Description of the task
Would you retype every entry that follows without altering a word?

Source data
'''
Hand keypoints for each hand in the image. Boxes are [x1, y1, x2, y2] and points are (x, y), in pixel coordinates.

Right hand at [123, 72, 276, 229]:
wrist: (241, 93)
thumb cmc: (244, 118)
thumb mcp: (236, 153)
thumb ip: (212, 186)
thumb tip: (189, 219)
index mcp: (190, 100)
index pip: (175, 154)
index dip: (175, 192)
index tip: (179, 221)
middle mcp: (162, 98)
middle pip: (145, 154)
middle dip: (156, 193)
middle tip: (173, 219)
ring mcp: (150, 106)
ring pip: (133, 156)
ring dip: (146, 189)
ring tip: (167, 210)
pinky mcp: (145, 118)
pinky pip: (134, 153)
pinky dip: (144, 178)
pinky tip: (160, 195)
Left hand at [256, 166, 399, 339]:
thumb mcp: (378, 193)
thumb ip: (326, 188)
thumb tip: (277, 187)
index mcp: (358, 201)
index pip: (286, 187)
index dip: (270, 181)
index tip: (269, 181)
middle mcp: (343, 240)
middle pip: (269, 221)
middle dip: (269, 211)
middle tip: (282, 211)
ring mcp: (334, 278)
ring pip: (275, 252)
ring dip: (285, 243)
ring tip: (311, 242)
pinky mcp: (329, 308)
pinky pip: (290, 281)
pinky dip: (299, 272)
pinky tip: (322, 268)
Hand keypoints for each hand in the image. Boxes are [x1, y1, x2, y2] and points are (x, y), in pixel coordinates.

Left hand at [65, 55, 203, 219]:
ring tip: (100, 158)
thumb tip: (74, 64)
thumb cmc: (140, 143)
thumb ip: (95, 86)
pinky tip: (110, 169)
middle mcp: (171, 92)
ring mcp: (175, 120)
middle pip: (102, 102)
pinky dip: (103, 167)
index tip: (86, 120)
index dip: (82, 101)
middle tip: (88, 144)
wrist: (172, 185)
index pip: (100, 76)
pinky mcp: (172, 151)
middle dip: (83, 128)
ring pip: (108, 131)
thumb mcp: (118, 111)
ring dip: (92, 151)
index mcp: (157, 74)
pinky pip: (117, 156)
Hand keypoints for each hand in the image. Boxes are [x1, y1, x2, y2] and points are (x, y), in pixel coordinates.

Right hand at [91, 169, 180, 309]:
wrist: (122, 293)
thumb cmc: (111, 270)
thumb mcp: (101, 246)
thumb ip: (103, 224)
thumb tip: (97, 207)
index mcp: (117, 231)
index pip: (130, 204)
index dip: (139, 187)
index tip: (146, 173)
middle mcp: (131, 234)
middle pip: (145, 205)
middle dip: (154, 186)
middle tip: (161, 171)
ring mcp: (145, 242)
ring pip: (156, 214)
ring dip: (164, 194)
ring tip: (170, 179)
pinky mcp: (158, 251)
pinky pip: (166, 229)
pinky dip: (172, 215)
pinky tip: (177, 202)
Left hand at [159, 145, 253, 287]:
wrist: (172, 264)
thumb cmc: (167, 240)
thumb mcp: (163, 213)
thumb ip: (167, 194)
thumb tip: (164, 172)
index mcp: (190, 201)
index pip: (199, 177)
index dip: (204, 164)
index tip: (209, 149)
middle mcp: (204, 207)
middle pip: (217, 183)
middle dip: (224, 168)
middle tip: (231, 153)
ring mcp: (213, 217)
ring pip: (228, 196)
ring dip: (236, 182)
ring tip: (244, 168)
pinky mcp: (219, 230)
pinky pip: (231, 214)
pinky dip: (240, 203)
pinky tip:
'''
Exercise solution
Hand keypoints for each hand in the image. Boxes are [x1, y1, x2, y2] and points are (x, y), in pixel coordinates.

Right hand at [123, 72, 276, 229]:
wrist: (241, 93)
thumb cmc: (244, 118)
thumb mcp: (236, 153)
thumb ip: (212, 186)
thumb tip: (189, 219)
index mcp: (190, 100)
index pip: (175, 154)
index dip: (175, 192)
index tip: (179, 221)
middle mcp: (162, 98)
middle pip: (145, 154)
middle dip: (156, 193)
middle tip: (173, 219)
ring mcp: (150, 106)
ring pip: (133, 156)
ring dip: (146, 189)
ring tip: (167, 210)
pinky mcp: (145, 118)
pinky pip: (134, 153)
pinky dip: (144, 178)
pinky tip: (160, 195)
Left hand at [256, 166, 399, 339]:
thumb mcp: (378, 193)
thumb ip: (326, 188)
thumb tip: (277, 187)
index mcp: (358, 201)
index pip: (286, 187)
index dip: (270, 181)
index tip: (269, 181)
middle mcp: (343, 240)
middle pip: (269, 221)
middle dip: (269, 211)
middle tip: (282, 211)
ring mcp: (334, 278)
ring pip: (275, 252)
ring dip: (285, 243)
ring tip: (311, 242)
pinky mcp: (329, 308)
pinky pip: (290, 281)
pinky dip: (299, 272)
pinky tip: (322, 268)
Hand keypoints for each hand in the image. Boxes are [x1, y1, x2, y2] and points are (x, y), in pixel coordinates.

Left hand at [65, 55, 203, 219]:
ring tip: (100, 158)
thumb tip: (74, 64)
thumb cmc: (140, 143)
thumb ip: (95, 86)
pinky tip: (110, 169)
middle mcp: (171, 92)
ring mcp: (175, 120)
middle pip: (102, 102)
pinky dip: (103, 167)
index tip: (86, 120)
index dip: (82, 101)
middle tip: (88, 144)
wrist: (172, 185)
index pip: (100, 76)
pinky mcp: (172, 151)
middle dip: (83, 128)
ring pip: (108, 131)
thumb mcp: (118, 111)
ring dip: (92, 151)
index mcp: (157, 74)
pinky pip: (117, 156)
Hand keypoints for each hand in the image. Boxes are [x1, y1, x2, y2] and points are (x, y), in pixel coordinates.

Right hand at [91, 169, 180, 309]:
wrist: (122, 293)
thumb cmc: (111, 270)
thumb mcp: (101, 246)
thumb ip: (103, 224)
thumb tip: (97, 207)
index mcp: (117, 231)
index pip: (130, 204)
index dip: (139, 187)
index tip: (146, 173)
middle mcp: (131, 234)
middle pip: (145, 205)
middle dip: (154, 186)
middle tip: (161, 171)
ring mcp: (145, 242)
ring pip: (156, 214)
ring dip: (164, 194)
ring tip: (170, 179)
pinky mcp: (158, 251)
pinky pip: (166, 229)
pinky dip: (172, 215)
pinky tip: (177, 202)
Left hand at [159, 145, 253, 287]:
wrist: (172, 264)
thumb cmc: (167, 240)
thumb mcp: (163, 213)
thumb ip: (167, 194)
thumb tip: (164, 172)
index mcp: (190, 201)
index pip: (199, 177)
index dip: (204, 164)
index tip: (209, 149)
middle mcp: (204, 207)
middle pip: (217, 183)
middle dip: (224, 168)
middle tip: (231, 153)
ring mcp: (213, 217)
ring pip: (228, 196)
ring dip: (236, 182)
ring tip: (244, 168)
pinky mcp: (219, 230)
pinky pip: (231, 214)
pinky dip: (240, 203)
pinky tip:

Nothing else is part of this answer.